Chen Weijie, Giger Maryellen L, Bick Ulrich, Newstead Gillian M
Department of Radiology, Committee on Medical Physics, The University of Chicago, Chicago, Illinois 60637, USA.
Med Phys. 2006 Aug;33(8):2878-87. doi: 10.1118/1.2210568.

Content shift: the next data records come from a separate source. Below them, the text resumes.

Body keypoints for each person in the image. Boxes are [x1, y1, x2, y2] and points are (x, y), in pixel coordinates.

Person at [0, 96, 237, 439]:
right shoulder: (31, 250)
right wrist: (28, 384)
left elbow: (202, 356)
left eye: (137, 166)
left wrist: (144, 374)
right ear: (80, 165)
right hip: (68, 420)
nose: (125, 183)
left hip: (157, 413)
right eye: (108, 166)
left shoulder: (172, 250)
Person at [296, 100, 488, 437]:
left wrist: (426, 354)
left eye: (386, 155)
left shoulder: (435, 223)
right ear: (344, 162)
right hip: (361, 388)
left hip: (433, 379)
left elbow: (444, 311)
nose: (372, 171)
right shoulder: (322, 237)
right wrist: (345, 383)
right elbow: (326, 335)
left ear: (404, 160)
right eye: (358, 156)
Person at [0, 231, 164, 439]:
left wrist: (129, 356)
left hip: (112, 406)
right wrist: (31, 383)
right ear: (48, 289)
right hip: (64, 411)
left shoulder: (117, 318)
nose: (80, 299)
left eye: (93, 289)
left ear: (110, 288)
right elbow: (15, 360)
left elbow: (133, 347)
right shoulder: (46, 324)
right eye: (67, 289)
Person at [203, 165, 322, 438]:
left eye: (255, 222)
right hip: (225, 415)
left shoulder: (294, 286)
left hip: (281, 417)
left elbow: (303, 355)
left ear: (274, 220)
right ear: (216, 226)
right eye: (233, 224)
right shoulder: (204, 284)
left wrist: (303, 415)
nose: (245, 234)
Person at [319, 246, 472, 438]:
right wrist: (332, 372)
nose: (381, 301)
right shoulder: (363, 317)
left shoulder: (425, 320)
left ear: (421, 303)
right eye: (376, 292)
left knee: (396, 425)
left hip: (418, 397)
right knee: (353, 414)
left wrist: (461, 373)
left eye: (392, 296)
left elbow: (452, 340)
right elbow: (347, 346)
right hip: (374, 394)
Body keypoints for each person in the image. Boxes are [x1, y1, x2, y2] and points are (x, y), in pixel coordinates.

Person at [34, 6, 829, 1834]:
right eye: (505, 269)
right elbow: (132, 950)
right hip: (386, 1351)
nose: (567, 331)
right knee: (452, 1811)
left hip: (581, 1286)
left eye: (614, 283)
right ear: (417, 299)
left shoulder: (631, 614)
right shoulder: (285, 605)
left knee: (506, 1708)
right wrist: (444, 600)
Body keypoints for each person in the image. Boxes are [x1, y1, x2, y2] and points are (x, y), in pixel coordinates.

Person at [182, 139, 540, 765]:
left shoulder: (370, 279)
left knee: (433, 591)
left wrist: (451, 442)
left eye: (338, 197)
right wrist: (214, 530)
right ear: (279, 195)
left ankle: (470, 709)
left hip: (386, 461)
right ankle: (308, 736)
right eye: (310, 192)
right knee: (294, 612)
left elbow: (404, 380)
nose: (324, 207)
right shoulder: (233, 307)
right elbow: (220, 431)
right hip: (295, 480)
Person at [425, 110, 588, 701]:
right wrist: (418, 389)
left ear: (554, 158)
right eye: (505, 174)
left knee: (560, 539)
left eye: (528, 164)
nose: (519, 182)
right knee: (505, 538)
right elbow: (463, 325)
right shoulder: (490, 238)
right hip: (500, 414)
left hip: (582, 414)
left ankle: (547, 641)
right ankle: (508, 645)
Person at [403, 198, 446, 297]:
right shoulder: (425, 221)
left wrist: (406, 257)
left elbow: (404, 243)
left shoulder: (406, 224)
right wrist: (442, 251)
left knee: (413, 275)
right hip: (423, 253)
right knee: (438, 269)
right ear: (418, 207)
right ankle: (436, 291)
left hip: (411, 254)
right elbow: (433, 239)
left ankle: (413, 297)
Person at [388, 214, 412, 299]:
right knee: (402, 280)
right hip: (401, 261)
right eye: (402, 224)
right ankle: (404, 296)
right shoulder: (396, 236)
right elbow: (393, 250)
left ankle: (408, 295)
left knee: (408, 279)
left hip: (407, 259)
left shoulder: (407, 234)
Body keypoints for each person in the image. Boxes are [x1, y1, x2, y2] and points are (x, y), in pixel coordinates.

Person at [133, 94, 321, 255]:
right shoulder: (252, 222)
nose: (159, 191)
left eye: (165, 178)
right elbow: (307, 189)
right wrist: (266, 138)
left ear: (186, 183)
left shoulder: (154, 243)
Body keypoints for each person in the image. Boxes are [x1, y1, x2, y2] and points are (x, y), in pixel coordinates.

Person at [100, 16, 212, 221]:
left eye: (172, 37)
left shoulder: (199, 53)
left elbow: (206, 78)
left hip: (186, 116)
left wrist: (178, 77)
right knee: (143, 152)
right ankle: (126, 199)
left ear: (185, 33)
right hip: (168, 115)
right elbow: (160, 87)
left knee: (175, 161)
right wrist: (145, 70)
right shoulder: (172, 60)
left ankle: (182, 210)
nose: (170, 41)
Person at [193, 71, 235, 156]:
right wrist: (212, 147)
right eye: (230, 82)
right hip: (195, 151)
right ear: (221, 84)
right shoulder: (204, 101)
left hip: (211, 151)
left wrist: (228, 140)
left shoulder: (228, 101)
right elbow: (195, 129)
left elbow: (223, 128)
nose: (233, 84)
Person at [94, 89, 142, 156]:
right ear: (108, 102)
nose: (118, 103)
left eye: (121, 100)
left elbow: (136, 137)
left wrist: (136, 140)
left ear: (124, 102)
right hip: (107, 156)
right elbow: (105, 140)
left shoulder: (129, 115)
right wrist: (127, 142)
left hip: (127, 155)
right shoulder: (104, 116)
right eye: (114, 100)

Dynamic contrast-enhanced magnetic resonance imaging (DCE-MRI) of the breast is being used increasingly in the detection and diagnosis of breast cancer as a complementary modality to mammography and sonography. Although the potential diagnostic value of kinetic curves in DCE-MRI is established, the method for generating kinetic curves is not standardized. The inherent reason that curve identification is needed is that the uptake of contrast agent in a breast lesion is often heterogeneous, especially in malignant lesions. It is accepted that manual region of interest selection in 4D breast magnetic resonance (MR) images to generate the kinetic curve is a time-consuming process and suffers from significant inter- and intraobserver variability. We investigated and developed a fuzzy c-means (FCM) clustering-based technique for automatically identifying characteristic kinetic curves from breast lesions in DCE-MRI of the breast. Dynamic contrast-enhanced MR images were obtained using a T1-weighted 3D spoiled gradient echo sequence with Gd-DTPA dose of 0.2 mmol/kg and temporal resolution of 69 s. FCM clustering was applied to automatically partition the signal-time curves in a segmented 3D breast lesion into a number of classes (i.e., prototypic curves). The prototypic curve with the highest initial enhancement was selected as the representative characteristic kinetic curve (CKC) of the lesion. Four features were then extracted from each characteristic kinetic curve to depict the maximum contrast enhancement, time to peak, uptake rate, and washout rate of the lesion kinetics. The performance of the kinetic features in the task of distinguishing between benign and malignant lesions was assessed by receiver operating characteristic analysis. With a database of 121 breast lesions (77 malignant and 44 benign cases), the classification performance of the FCM-identified CKCs was found to be better than that from the curves obtained by averaging over the entire lesion and similar to kinetic curves generated from regions drawn within the lesion by a radiologist experienced in breast MRI.
乳腺动态对比增强磁共振成像(DCE-MRI)作为乳腺X线摄影和超声检查的补充手段,在乳腺癌的检测和诊断中应用越来越广泛。尽管DCE-MRI中动力学曲线的潜在诊断价值已得到认可,但生成动力学曲线的方法尚未标准化。需要进行曲线识别的内在原因是乳腺病变中造影剂的摄取通常不均匀,尤其是在恶性病变中。人们公认,在4D乳腺磁共振(MR)图像中手动选择感兴趣区域以生成动力学曲线是一个耗时的过程,并且观察者之间和观察者内部存在显著差异。我们研究并开发了一种基于模糊c均值(FCM)聚类的技术,用于从乳腺DCE-MRI中的乳腺病变自动识别特征动力学曲线。使用T1加权3D扰相梯度回波序列获得动态对比增强MR图像,钆喷酸葡胺剂量为0.2 mmol/kg,时间分辨率为69秒。应用FCM聚类将分割后的3D乳腺病变中的信号-时间曲线自动划分为多个类别(即原型曲线)。选择初始增强最高的原型曲线作为病变的代表性特征动力学曲线(CKC)。然后从每条特征动力学曲线中提取四个特征,以描述病变动力学的最大对比增强、达峰时间、摄取率和廓清率。通过受试者工作特征分析评估动力学特征在区分良性和恶性病变任务中的性能。在一个包含121个乳腺病变(77例恶性和44例良性病例)的数据库中,发现FCM识别的CKC的分类性能优于通过对整个病变进行平均获得的曲线,并且与由一位在乳腺MRI方面经验丰富的放射科医生在病变内绘制的区域生成的动力学曲线相似。